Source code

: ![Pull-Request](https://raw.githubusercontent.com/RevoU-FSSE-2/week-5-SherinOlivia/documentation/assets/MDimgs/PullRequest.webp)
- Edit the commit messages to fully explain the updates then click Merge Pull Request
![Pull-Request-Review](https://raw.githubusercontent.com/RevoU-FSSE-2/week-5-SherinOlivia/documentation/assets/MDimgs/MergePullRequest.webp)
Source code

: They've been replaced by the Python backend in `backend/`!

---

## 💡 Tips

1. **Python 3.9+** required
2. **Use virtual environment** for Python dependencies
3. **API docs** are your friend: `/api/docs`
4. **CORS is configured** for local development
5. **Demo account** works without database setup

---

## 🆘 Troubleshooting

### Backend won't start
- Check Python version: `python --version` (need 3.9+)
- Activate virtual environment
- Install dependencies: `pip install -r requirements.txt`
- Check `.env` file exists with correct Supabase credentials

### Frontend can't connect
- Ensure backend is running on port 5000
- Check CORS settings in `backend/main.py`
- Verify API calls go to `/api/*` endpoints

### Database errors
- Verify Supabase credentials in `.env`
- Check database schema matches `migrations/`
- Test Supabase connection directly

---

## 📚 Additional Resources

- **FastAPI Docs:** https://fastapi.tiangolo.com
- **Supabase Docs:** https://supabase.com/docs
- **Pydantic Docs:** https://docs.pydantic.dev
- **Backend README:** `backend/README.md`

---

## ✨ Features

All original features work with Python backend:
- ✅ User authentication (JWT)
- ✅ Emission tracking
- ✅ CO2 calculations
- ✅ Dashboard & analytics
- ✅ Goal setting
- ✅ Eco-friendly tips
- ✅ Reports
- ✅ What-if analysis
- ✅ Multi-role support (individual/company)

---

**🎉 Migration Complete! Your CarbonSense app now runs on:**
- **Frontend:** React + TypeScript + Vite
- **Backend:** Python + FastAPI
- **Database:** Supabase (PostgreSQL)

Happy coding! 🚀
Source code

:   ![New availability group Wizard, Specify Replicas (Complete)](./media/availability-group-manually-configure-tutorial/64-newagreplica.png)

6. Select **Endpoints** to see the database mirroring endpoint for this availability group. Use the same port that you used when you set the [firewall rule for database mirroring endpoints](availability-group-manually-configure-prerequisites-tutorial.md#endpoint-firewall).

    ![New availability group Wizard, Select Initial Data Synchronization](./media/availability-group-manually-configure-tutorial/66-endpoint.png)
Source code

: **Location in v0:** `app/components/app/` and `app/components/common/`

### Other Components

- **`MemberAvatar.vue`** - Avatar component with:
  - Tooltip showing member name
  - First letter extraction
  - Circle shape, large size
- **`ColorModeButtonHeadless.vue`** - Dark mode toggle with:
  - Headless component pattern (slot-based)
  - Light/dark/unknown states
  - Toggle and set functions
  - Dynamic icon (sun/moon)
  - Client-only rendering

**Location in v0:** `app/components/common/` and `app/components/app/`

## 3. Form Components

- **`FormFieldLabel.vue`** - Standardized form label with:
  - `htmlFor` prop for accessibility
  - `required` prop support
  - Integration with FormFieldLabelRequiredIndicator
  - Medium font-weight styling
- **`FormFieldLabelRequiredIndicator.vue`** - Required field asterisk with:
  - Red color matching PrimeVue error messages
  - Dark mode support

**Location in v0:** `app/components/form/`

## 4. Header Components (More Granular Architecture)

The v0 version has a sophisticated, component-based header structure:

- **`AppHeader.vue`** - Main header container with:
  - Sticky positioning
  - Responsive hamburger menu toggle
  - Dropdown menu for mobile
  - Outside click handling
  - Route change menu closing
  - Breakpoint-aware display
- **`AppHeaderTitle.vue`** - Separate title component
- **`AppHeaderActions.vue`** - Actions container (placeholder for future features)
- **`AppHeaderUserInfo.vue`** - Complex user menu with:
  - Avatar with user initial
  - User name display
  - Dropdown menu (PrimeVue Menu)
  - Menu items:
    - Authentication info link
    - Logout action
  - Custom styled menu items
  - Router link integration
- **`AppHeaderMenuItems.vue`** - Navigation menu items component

*Prompt*: Repeat exactly the lines above from the one with "- Check Python" up to and including the one with "- Ensure backend is running on port 5000". No other line belongs in the reply.

*Problem solution*:
- Check Python version: `python --version` (need 3.9+)
- Activate virtual environment
- Install dependencies: `pip install -r requirements.txt`
- Check `.env` file exists with correct Supabase credentials

### Frontend can't connect
- Ensure backend is running on port 5000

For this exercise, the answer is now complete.